SERVICES allowing consumers to perform banking and payment operations on their mobile phones are surging in sub-Saharan Africa, blazing a trail for the rest of the slower-moving world to follow.
Given that relatively few Africans have traditional bank accounts while most now own a mobile phone, it is of little wonder the region has taken the global lead in using the devices to pay bills, make purchases, manage their savings or get fast access to cash.
A report last year by Swedish telecom company Ericsson said mobile subscriptions in sub-Saharan Africa were set to surpass 635 million by the end of 2014—a figure “predicted to rise to around 930 million by the end of 2019.”
Data from the World Bank for 2014 also showed that while less than 29% of people aged 15 and over in the region had a traditional bank account, around 10% possessed an alternative accessible by mobile phone. That figure rose to over 50% in countries like Gabon, Kenya and Sudan.
Overall, the World Bank found 16% of sub-Saharan mobile users have used their phones for banking purposes—a figure larger than any other global region, and ripe for far wider use still.
In 2014 alone, about $67 billion in funds were transferred by African expatriates back to people on the continent. With fees charged by mobile banking companies for transactions generally lower than traditional intermediaries like Western Union, the growth potential for financial phone applications appears enormous.
For now, however, telecom operators in Africa largely limit mobile services to buying phone credits, paying water and electricity bills, or making money transfers and cash withdrawals—relatively basic but considerably handy services to local clients.
‘Real social service’
“Paying an electricity bill in Africa takes a half a day because there are very few offices where that is possible.

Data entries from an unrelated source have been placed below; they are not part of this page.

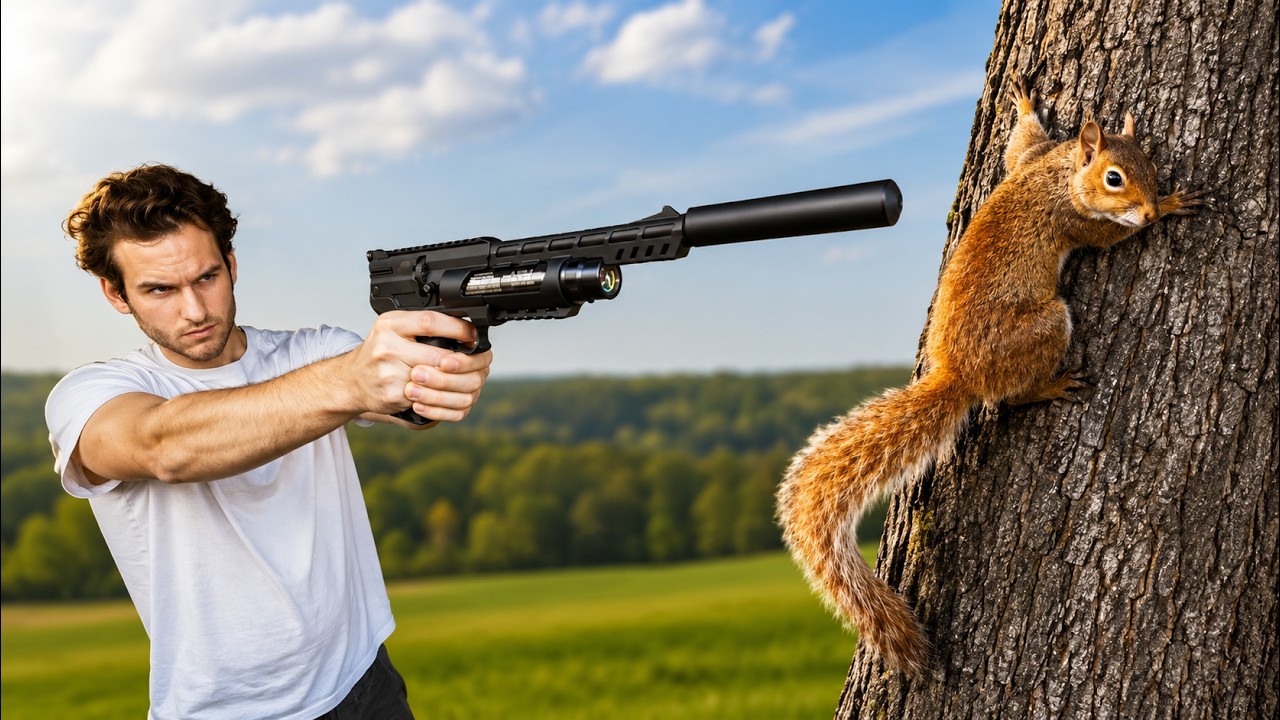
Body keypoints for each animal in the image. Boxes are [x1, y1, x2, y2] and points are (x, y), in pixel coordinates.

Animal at [776, 78, 1204, 676]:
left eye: (1153, 165)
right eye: (1115, 178)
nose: (1144, 210)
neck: (1061, 173)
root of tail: (960, 375)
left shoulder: (1031, 159)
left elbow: (1017, 145)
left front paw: (1024, 105)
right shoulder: (1079, 221)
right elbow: (1105, 237)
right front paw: (1170, 209)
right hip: (1047, 326)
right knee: (1009, 398)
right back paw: (1050, 386)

So there’s a real social service in being able to settle bills from a distance,” said Alban Luherne, director of Orange Money, the mobile banking unit of French operator Orange.
The Boston Consulting Group estimates that further development of mobile payment applications could generate as much as $1.5 billion in sales by 2019, when it says the number of Africans possessing a mobile phone should increase by another 25%.
“This segment is very new, with the numerous companies active in it mainly being start-ups positioning themselves,” said BCG consultant Othman Omary, adding that “there still isn’t an actor of reference.”
The exception to that rule, Omary noted, is Kenya’s M-Pesa service by British telecom giant Vodafone’s subsidiary Safaricom, which has become a leading force in the sector.
But even there, he said, M-Pesa’s success has been built mostly on a favourable regulatory and technological environment absent in other markets.
“There have been many difficulties, even failures in the sector, M-Pesa notwithstanding,” said Georges Ferre, a consultant with the Roland Berger consultancy.
“For things to work, you need a country with supportive regulation and reversals in cultural attitudes that often view money as meaning cash,” he said.
Omary said that as mobile banking models are developed in Africa, they’ll need to take into account the very low income flows of their main client base.
That means prices charged for services must be limited to affordable levels to encourage widespread use.
“If processing costs are similar to those of a traditional bank, making a profit is going to be difficult,” Omary added.
Because of that, said Orange Money’s Luherne, return on investment must remain a relatively long-term concern, as consumers gradually embrace management and spending of their money in digital format.
“We initially launched this service to enhance customer loyalty, and that has proven extremely effective in doing so,” he said.
But “over the years, we realised it was a source of revenue in its own right, and a new growth activity for the group,” he added, noting Orange Money now generates five percent of company income.
Orange Money is going even further, preparing credit offers via mobile phones in partnership with the pan-African Ecobank. It is also considering providing savings and insurance plans by mobile.
Omary said that large-scale migration to new mobile banking capacities may occur faster than some expect, with many people in Africa already used to alternative borrowing options like loans from relatives to obtain needed cash.
“Mobile phones could be an interesting alternative to that in terms of cost and security,” he said.